§ EXERCISE
Leave out the pictures and reproduce all of the data exactly.

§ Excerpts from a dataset
▬▬▬

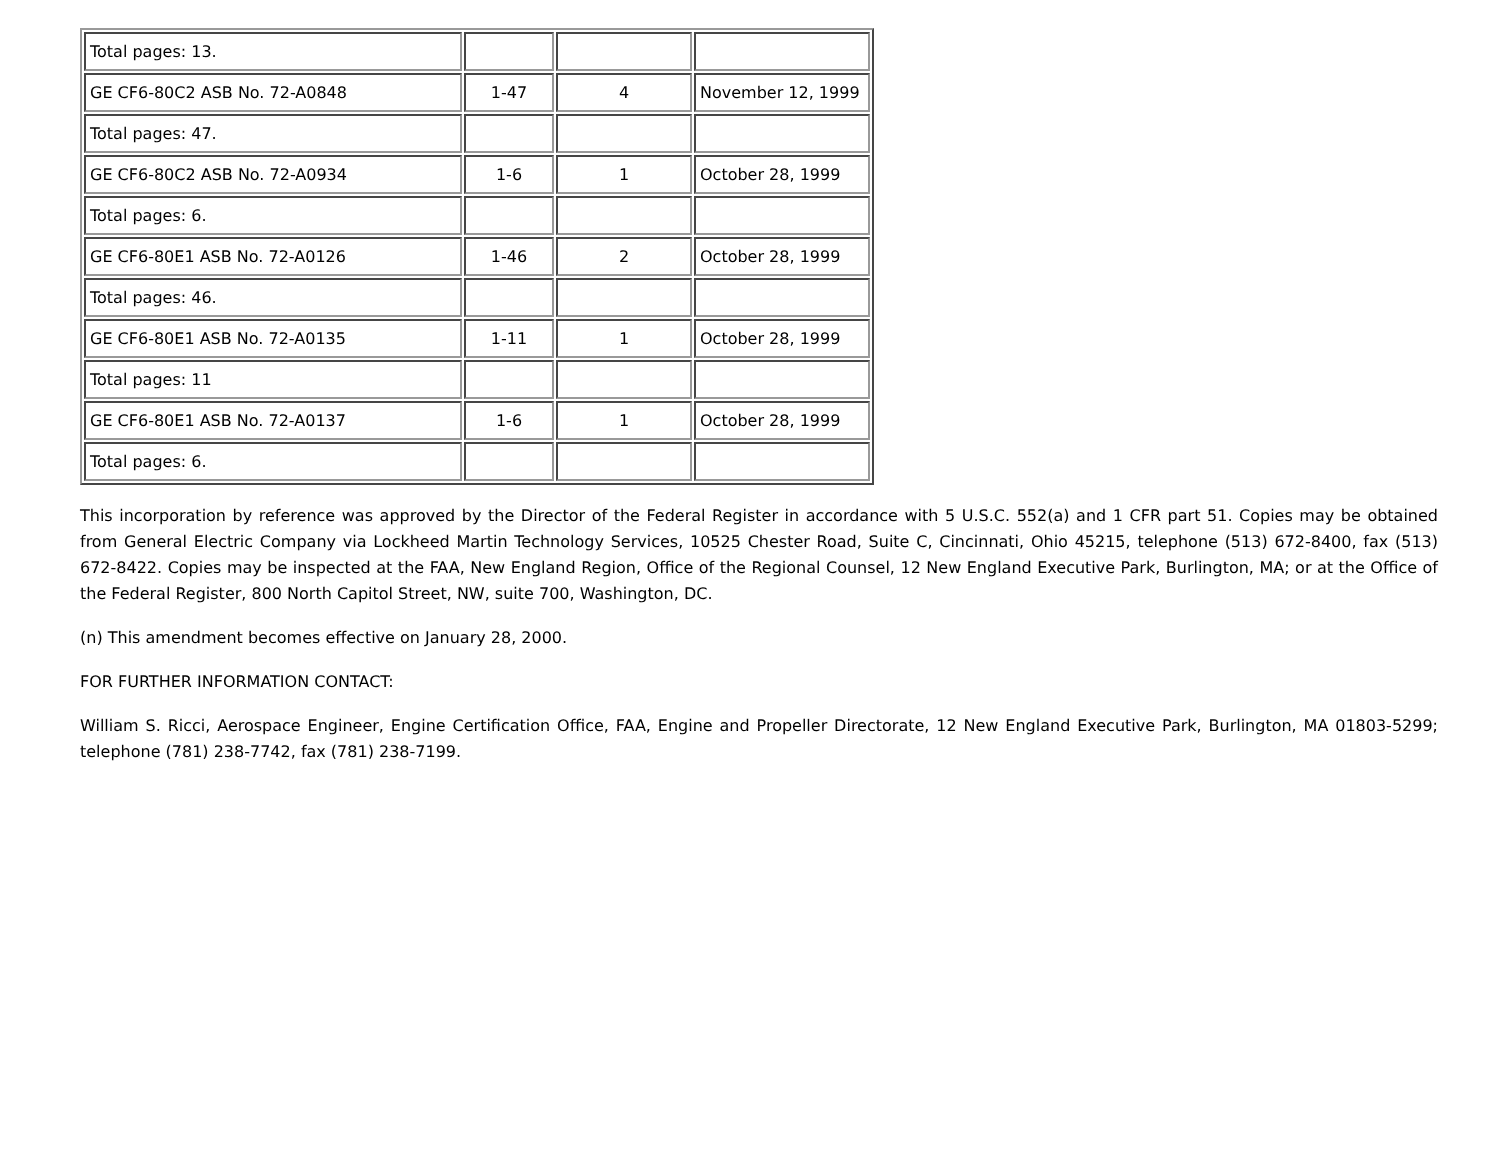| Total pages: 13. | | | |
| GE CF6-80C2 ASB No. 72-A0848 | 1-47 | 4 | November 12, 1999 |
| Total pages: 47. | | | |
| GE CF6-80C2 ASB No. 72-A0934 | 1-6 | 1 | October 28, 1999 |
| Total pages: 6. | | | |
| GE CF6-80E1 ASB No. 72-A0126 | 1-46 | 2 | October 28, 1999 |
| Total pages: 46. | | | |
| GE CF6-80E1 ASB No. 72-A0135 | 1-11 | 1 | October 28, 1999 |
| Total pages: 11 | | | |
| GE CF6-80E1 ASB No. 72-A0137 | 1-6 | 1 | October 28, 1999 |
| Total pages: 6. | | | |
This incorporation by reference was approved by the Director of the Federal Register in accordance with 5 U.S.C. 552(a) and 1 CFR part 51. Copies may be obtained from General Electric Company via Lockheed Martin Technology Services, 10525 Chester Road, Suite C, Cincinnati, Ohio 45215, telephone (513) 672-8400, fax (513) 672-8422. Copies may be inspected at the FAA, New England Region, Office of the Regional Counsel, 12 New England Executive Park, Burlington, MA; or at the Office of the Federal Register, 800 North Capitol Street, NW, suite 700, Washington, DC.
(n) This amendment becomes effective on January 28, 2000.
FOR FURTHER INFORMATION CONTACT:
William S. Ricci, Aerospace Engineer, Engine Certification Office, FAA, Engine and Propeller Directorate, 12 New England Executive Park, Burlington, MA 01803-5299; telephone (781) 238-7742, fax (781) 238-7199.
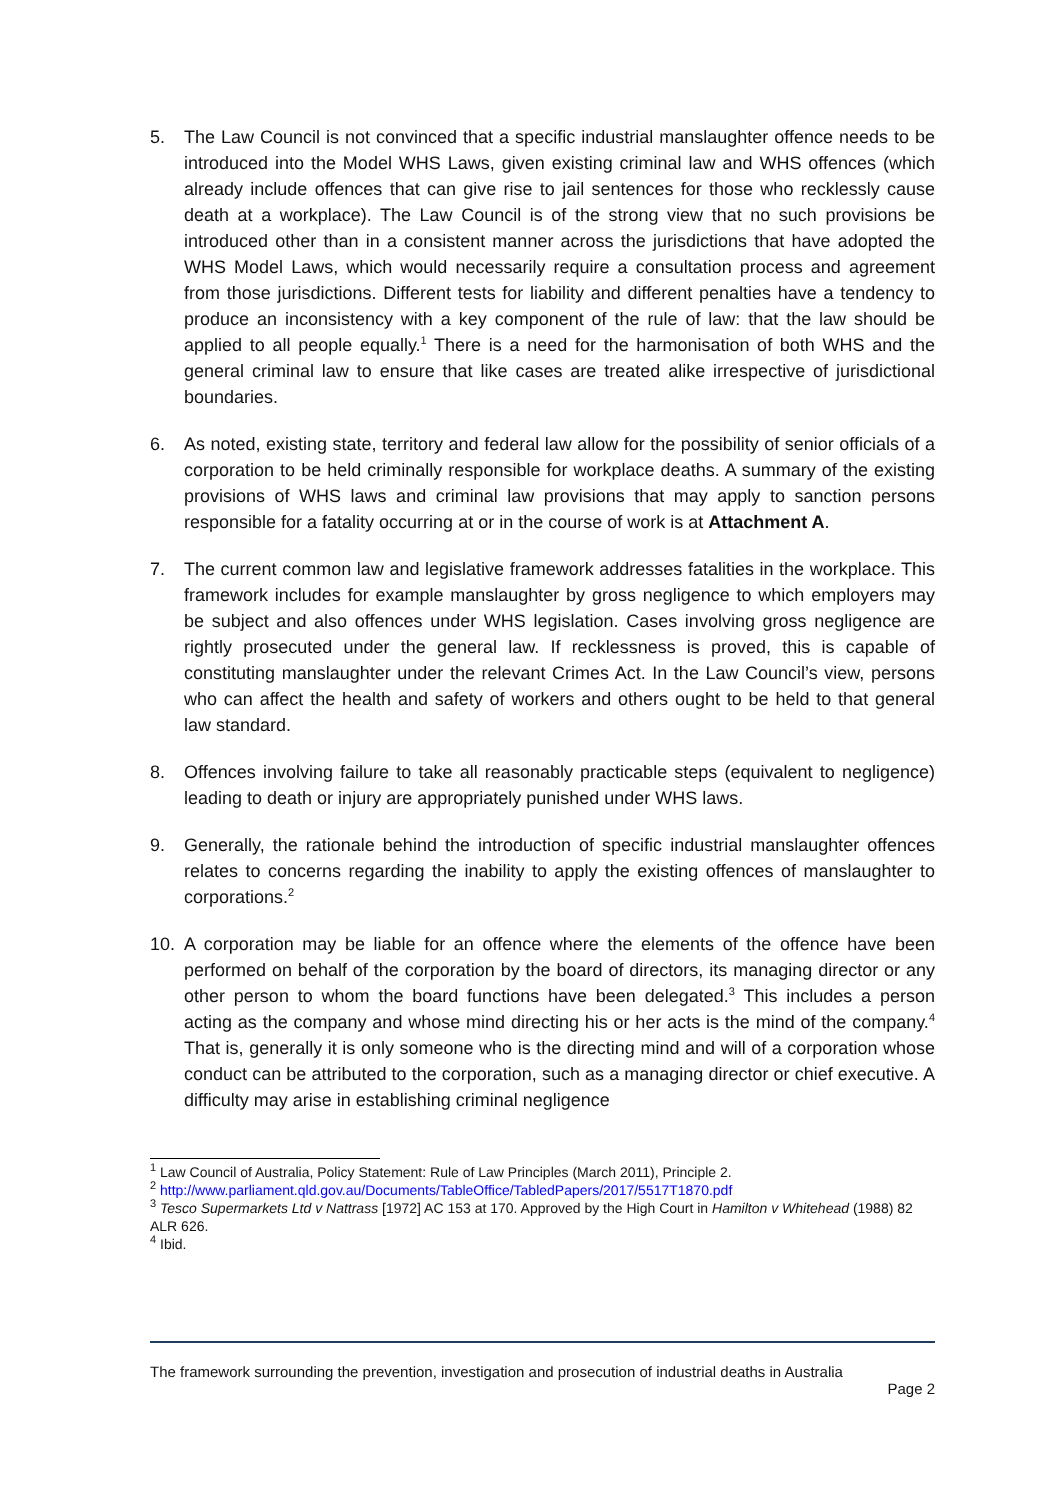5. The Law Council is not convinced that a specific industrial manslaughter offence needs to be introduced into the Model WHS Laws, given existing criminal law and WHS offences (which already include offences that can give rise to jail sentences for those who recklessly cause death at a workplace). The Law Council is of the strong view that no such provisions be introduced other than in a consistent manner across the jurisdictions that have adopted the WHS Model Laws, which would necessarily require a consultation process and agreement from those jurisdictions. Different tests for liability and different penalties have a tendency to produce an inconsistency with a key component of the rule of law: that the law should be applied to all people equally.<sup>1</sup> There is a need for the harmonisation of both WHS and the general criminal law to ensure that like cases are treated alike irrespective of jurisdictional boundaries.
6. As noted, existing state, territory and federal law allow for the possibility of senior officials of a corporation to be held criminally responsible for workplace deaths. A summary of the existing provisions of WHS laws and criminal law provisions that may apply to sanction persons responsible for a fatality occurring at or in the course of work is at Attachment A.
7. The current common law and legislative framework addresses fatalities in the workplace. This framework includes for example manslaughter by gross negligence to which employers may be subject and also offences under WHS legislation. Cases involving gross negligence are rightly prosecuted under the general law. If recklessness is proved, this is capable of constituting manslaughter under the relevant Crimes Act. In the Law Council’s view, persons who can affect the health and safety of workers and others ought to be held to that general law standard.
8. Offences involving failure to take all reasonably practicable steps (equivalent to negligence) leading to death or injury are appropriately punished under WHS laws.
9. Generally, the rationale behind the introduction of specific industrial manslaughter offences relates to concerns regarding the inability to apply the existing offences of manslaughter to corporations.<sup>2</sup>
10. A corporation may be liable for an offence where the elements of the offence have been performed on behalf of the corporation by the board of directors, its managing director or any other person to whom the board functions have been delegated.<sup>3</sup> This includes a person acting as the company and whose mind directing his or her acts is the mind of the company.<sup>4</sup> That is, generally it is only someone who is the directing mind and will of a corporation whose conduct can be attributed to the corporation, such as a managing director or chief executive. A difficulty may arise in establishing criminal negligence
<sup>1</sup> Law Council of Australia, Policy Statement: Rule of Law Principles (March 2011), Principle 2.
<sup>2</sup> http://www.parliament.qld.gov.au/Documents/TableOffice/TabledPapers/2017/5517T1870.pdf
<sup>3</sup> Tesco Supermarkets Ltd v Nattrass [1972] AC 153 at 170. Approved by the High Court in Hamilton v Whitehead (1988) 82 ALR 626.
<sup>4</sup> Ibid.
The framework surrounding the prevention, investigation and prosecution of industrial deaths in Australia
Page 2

▬▬▬

§ OUTPUT OF THE EXERCISE
| Total pages: 13. | | | |
| GE CF6-80C2 ASB No. 72-A0848 | 1-47 | 4 | November 12, 1999 |
| Total pages: 47. | | | |
| GE CF6-80C2 ASB No. 72-A0934 | 1-6 | 1 | October 28, 1999 |
| Total pages: 6. | | | |
| GE CF6-80E1 ASB No. 72-A0126 | 1-46 | 2 | October 28, 1999 |
| Total pages: 46. | | | |
| GE CF6-80E1 ASB No. 72-A0135 | 1-11 | 1 | October 28, 1999 |
| Total pages: 11 | | | |
| GE CF6-80E1 ASB No. 72-A0137 | 1-6 | 1 | October 28, 1999 |
| Total pages: 6. | | | |
This incorporation by reference was approved by the Director of the Federal Register in accordance with 5 U.S.C. 552(a) and 1 CFR part 51. Copies may be obtained from General Electric Company via Lockheed Martin Technology Services, 10525 Chester Road, Suite C, Cincinnati, Ohio 45215, telephone (513) 672-8400, fax (513) 672-8422. Copies may be inspected at the FAA, New England Region, Office of the Regional Counsel, 12 New England Executive Park, Burlington, MA; or at the Office of the Federal Register, 800 North Capitol Street, NW, suite 700, Washington, DC.
(n) This amendment becomes effective on January 28, 2000.
FOR FURTHER INFORMATION CONTACT:
William S. Ricci, Aerospace Engineer, Engine Certification Office, FAA, Engine and Propeller Directorate, 12 New England Executive Park, Burlington, MA 01803-5299; telephone (781) 238-7742, fax (781) 238-7199.
5. The Law Council is not convinced that a specific industrial manslaughter offence needs to be introduced into the Model WHS Laws, given existing criminal law and WHS offences (which already include offences that can give rise to jail sentences for those who recklessly cause death at a workplace). The Law Council is of the strong view that no such provisions be introduced other than in a consistent manner across the jurisdictions that have adopted the WHS Model Laws, which would necessarily require a consultation process and agreement from those jurisdictions. Different tests for liability and different penalties have a tendency to produce an inconsistency with a key component of the rule of law: that the law should be applied to all people equally.<sup>1</sup> There is a need for the harmonisation of both WHS and the general criminal law to ensure that like cases are treated alike irrespective of jurisdictional boundaries.
6. As noted, existing state, territory and federal law allow for the possibility of senior officials of a corporation to be held criminally responsible for workplace deaths. A summary of the existing provisions of WHS laws and criminal law provisions that may apply to sanction persons responsible for a fatality occurring at or in the course of work is at Attachment A.
7. The current common law and legislative framework addresses fatalities in the workplace. This framework includes for example manslaughter by gross negligence to which employers may be subject and also offences under WHS legislation. Cases involving gross negligence are rightly prosecuted under the general law. If recklessness is proved, this is capable of constituting manslaughter under the relevant Crimes Act. In the Law Council’s view, persons who can affect the health and safety of workers and others ought to be held to that general law standard.
8. Offences involving failure to take all reasonably practicable steps (equivalent to negligence) leading to death or injury are appropriately punished under WHS laws.
9. Generally, the rationale behind the introduction of specific industrial manslaughter offences relates to concerns regarding the inability to apply the existing offences of manslaughter to corporations.<sup>2</sup>
10. A corporation may be liable for an offence where the elements of the offence have been performed on behalf of the corporation by the board of directors, its managing director or any other person to whom the board functions have been delegated.<sup>3</sup> This includes a person acting as the company and whose mind directing his or her acts is the mind of the company.<sup>4</sup> That is, generally it is only someone who is the directing mind and will of a corporation whose conduct can be attributed to the corporation, such as a managing director or chief executive. A difficulty may arise in establishing criminal negligence
<sup>1</sup> Law Council of Australia, Policy Statement: Rule of Law Principles (March 2011), Principle 2.
<sup>2</sup> http://www.parliament.qld.gov.au/Documents/TableOffice/TabledPapers/2017/5517T1870.pdf
<sup>3</sup> Tesco Supermarkets Ltd v Nattrass [1972] AC 153 at 170. Approved by the High Court in Hamilton v Whitehead (1988) 82 ALR 626.
<sup>4</sup> Ibid.
The framework surrounding the prevention, investigation and prosecution of industrial deaths in Australia
Page 2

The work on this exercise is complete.